Text to read:
What is a time constant (τ)?

The time constant τ = RC is the time for a capacitor to charge to 63.2% of the supply voltage (or discharge to 36.8%). After 5τ, the capacitor is considered fully charged (99.3%).

Why does energy scale with V²?

As voltage increases, both the charge stored and the voltage increase proportionally. Since energy is charge times voltage (integrated), it scales as V². This is why supercapacitors at low voltage store less energy than small capacitors at high voltage.

How do capacitors combine in series vs parallel?

In parallel, capacitances add (like resistors in series). In series, reciprocals add: 1/C_total = 1/C₁ + 1/C₂ (like resistors in parallel). Series combination reduces capacitance but increases voltage rating.

What determines capacitor voltage rating?

The dielectric material breakdown voltage determines the maximum safe operating voltage. Exceeding this causes the dielectric to fail, often catastrophically. Always use capacitors rated well above your circuit voltage.

What is ESR and why does it matter?

Equivalent Series Resistance (ESR) is the parasitic resistance inside a capacitor. It causes heating during charge/discharge cycles and limits effectiveness at high frequencies. Ceramic and film capacitors have low ESR; electrolytics have higher ESR.

Given entries:
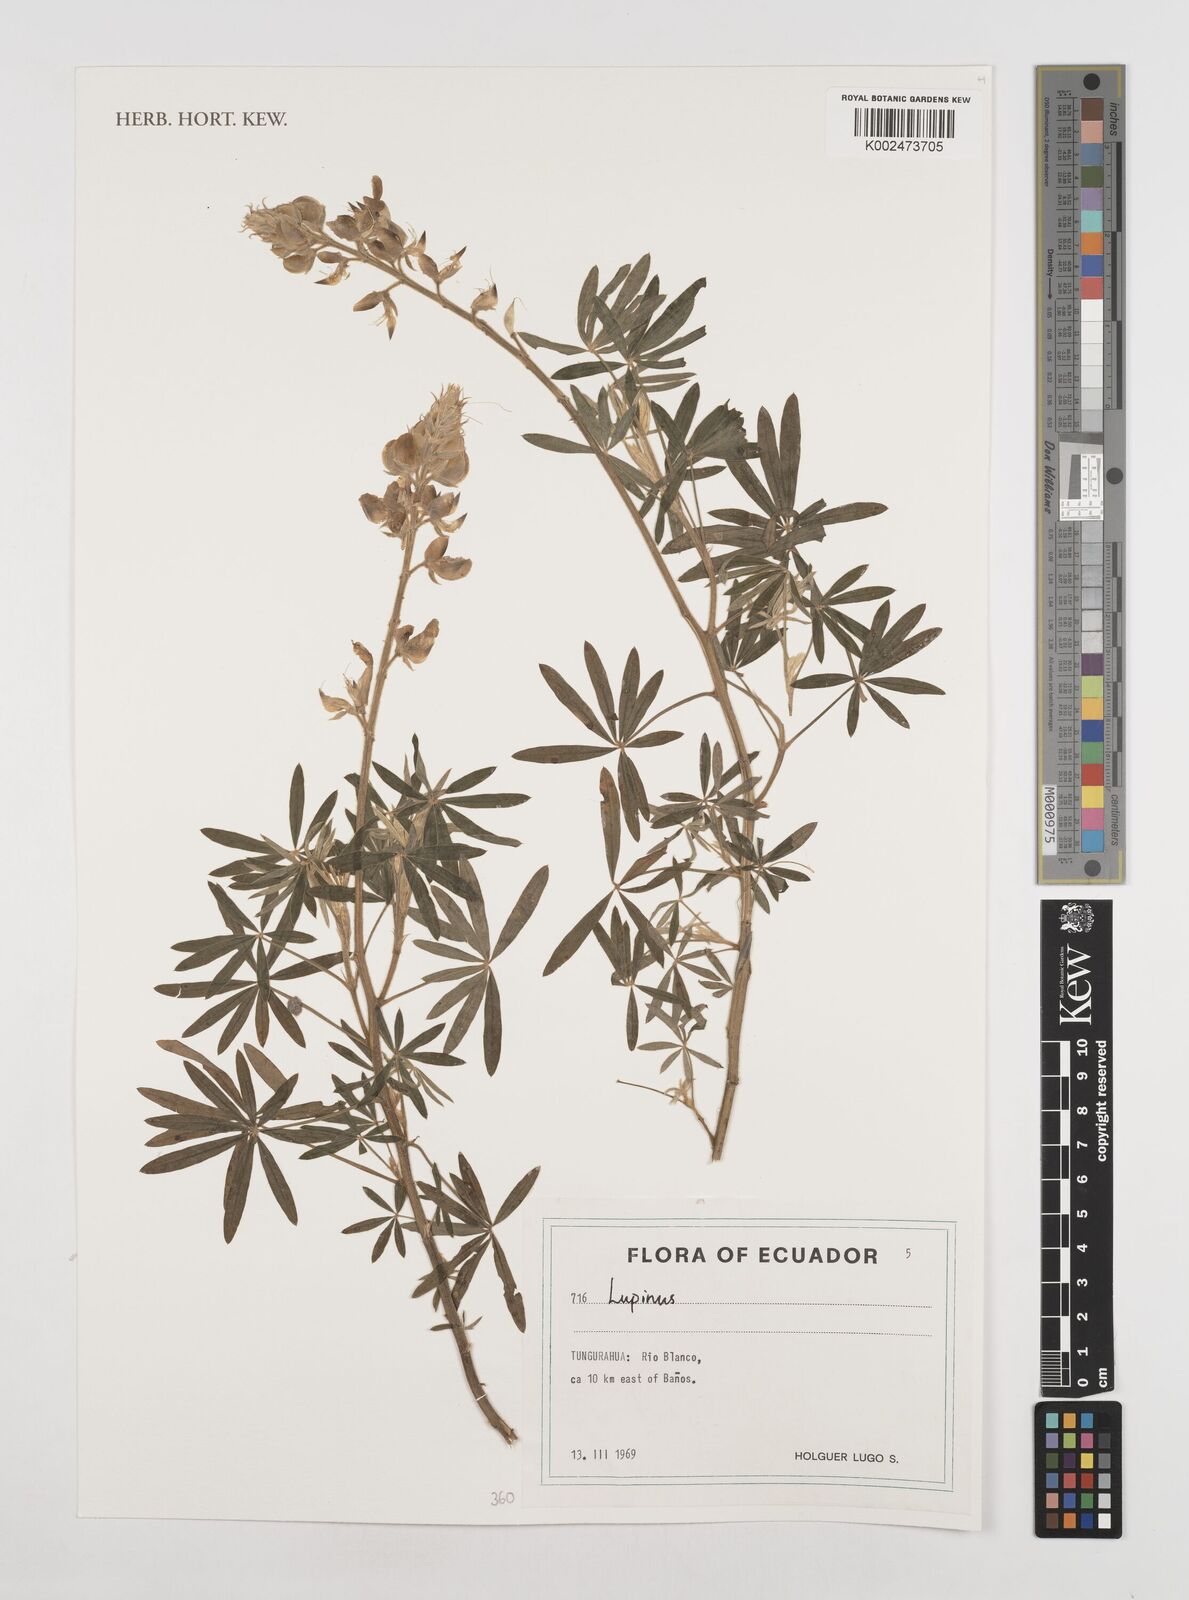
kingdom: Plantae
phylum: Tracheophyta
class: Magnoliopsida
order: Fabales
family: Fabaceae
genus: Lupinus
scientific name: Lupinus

* * *

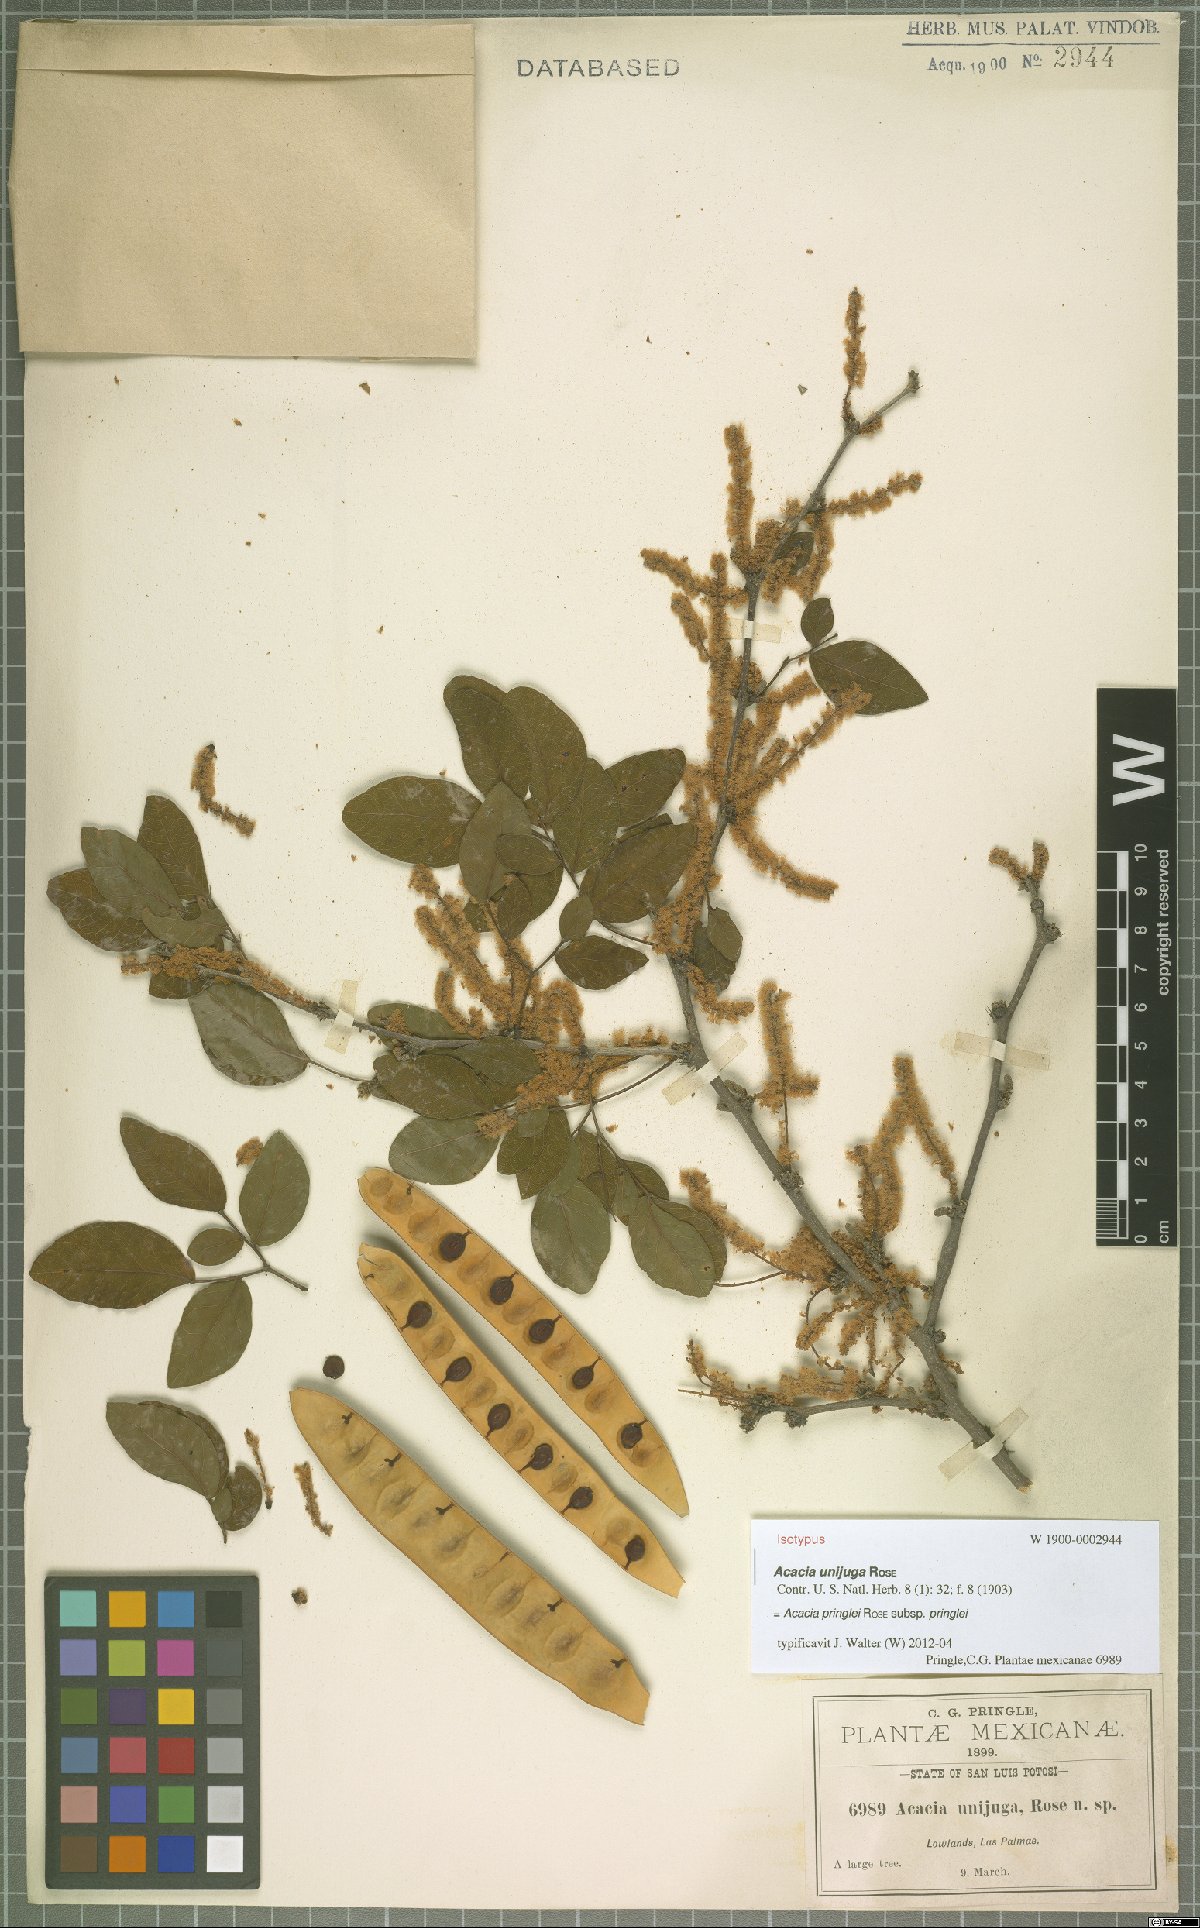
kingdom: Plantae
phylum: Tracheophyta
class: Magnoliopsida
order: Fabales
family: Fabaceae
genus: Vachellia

What the exercise asks: In the capacitor text, turn the paragraph that begins "Equivalent Series Resistance (ESR) is" into a short bulleted list that keeps its main facts.

Task answer:
- Equivalent Series Resistance (ESR) is the parasitic resistance inside a capacitor.
- It causes heating during charge/discharge cycles.
- It limits a capacitor's effectiveness at high frequencies.
- Ceramic and film capacitors have low ESR; electrolytics have higher ESR.